REQUIRED ACTION -
Verbatim copy, images omitted: return the full listing.

RECORDS SHOWN -
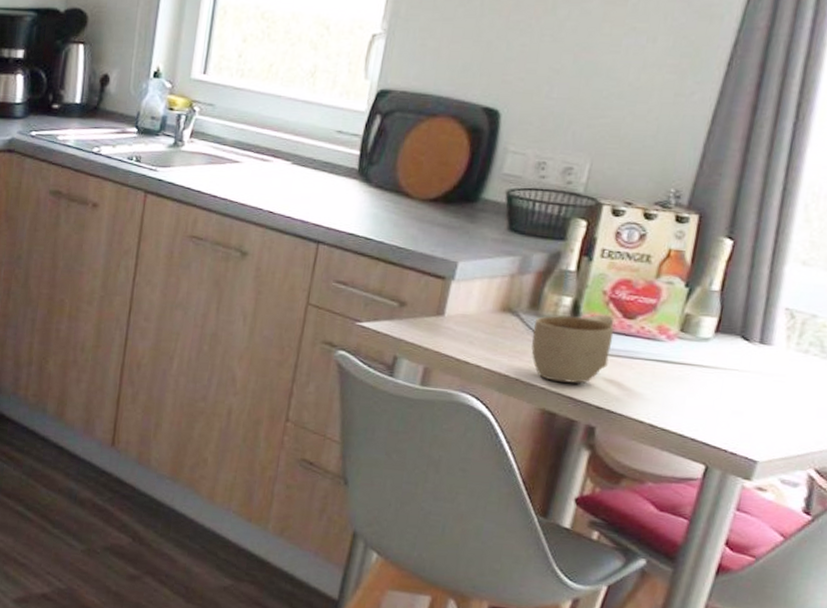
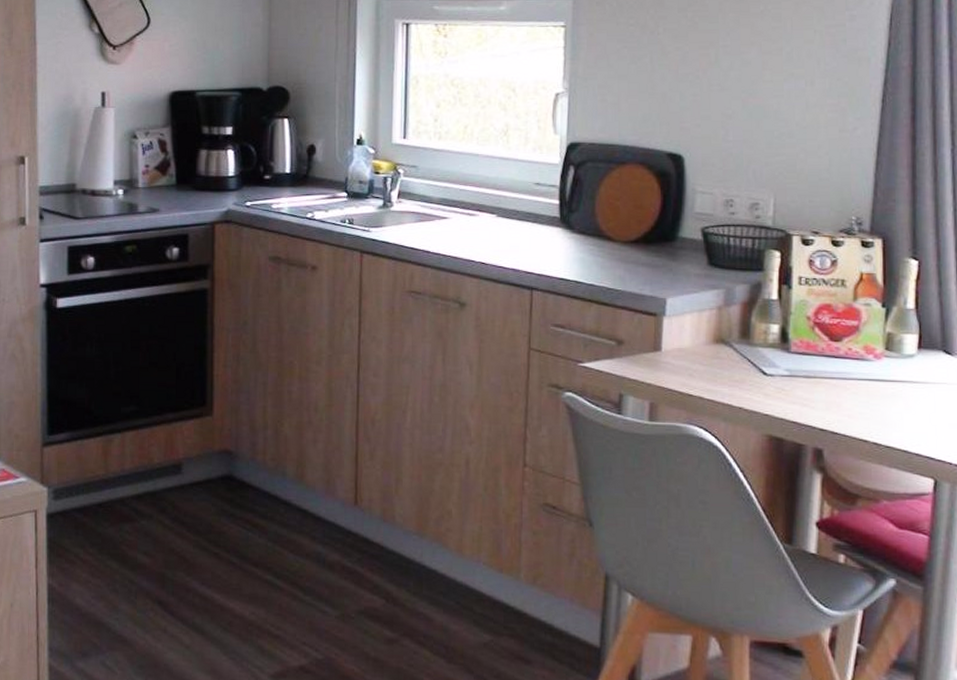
cup: present [531,314,614,383] -> none [747,339,824,407]

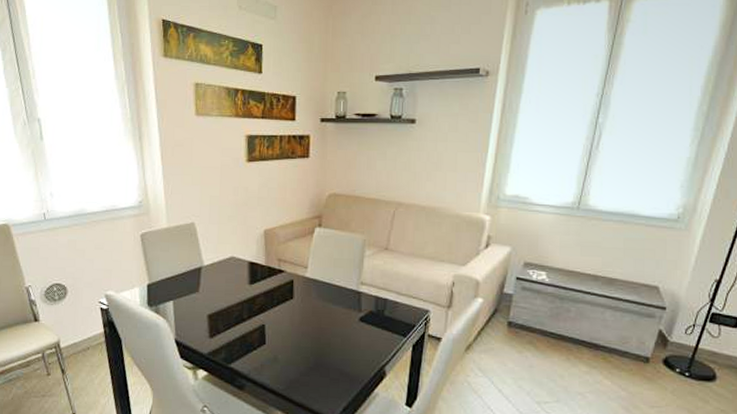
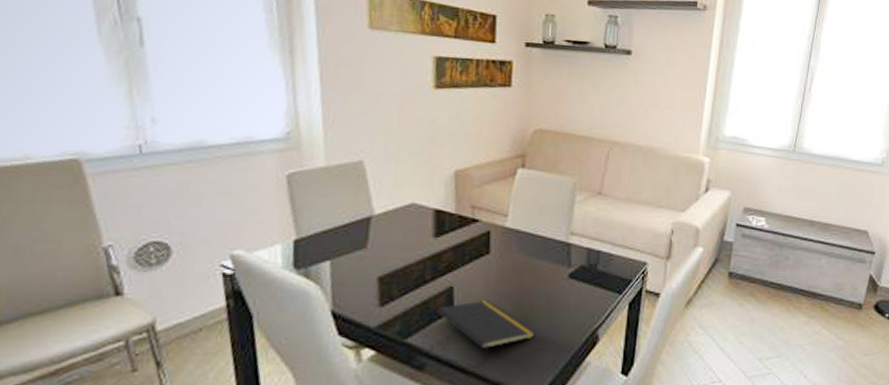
notepad: none [253,337,331,386] -> present [437,300,535,361]

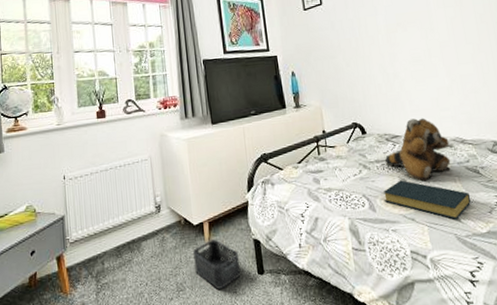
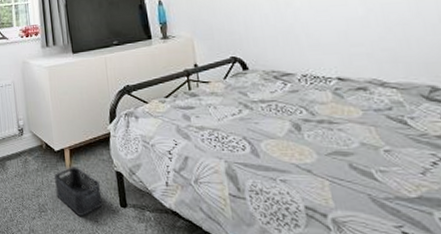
hardback book: present [383,180,471,219] -> none [269,124,394,177]
teddy bear: present [384,118,451,181] -> none [271,54,364,127]

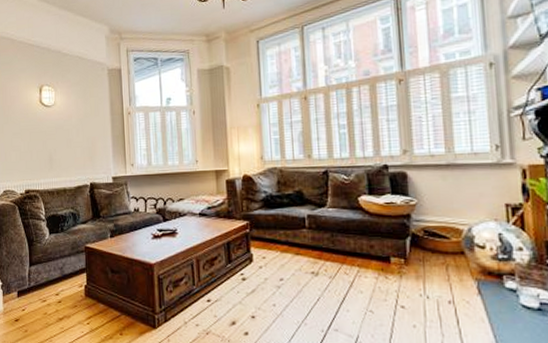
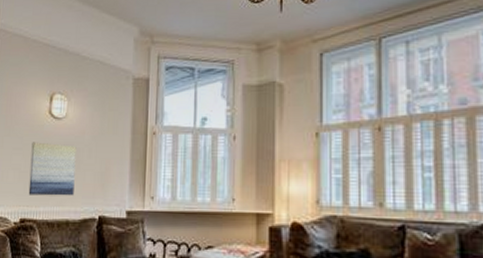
wall art: none [28,126,68,171] -> present [28,142,77,196]

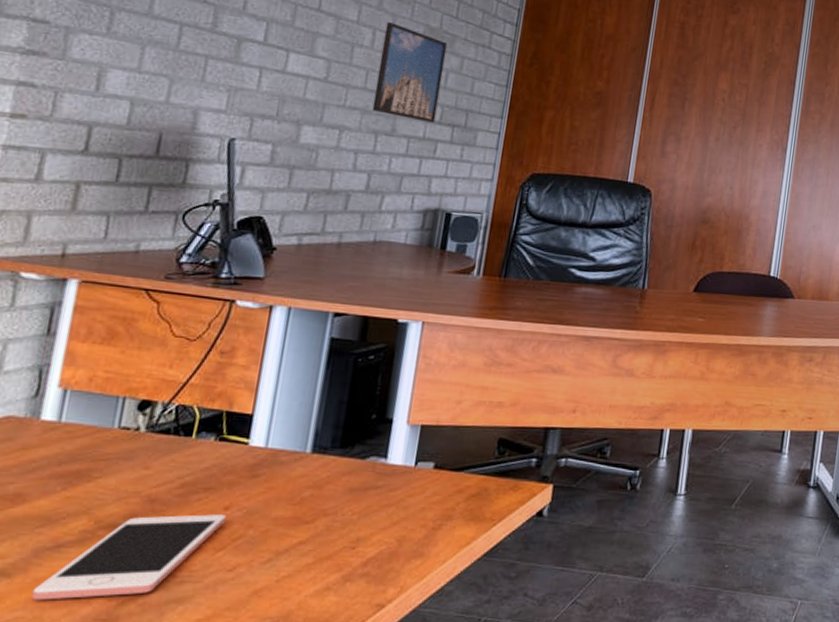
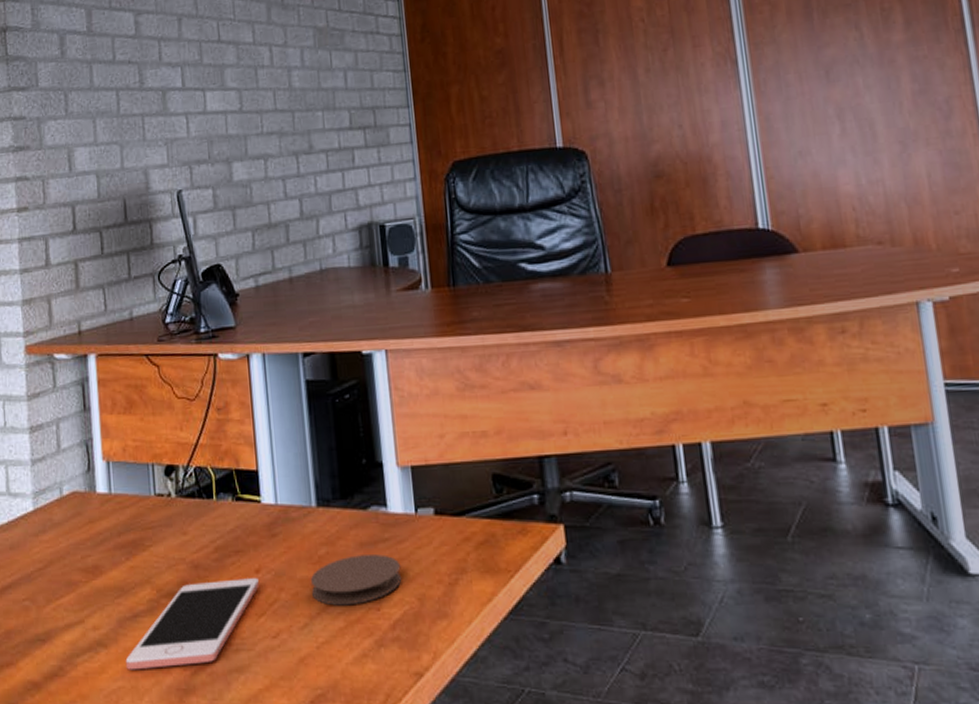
coaster: none [283,499,388,544] -> present [310,554,402,606]
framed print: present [372,22,448,123] -> none [279,34,346,132]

EXERCISE OUTPUT -
cup: present [531,314,614,383] -> none [747,339,824,407]

notepad: none [253,337,331,386] -> present [437,300,535,361]

hardback book: present [383,180,471,219] -> none [269,124,394,177]
teddy bear: present [384,118,451,181] -> none [271,54,364,127]

wall art: none [28,126,68,171] -> present [28,142,77,196]

coaster: none [283,499,388,544] -> present [310,554,402,606]
framed print: present [372,22,448,123] -> none [279,34,346,132]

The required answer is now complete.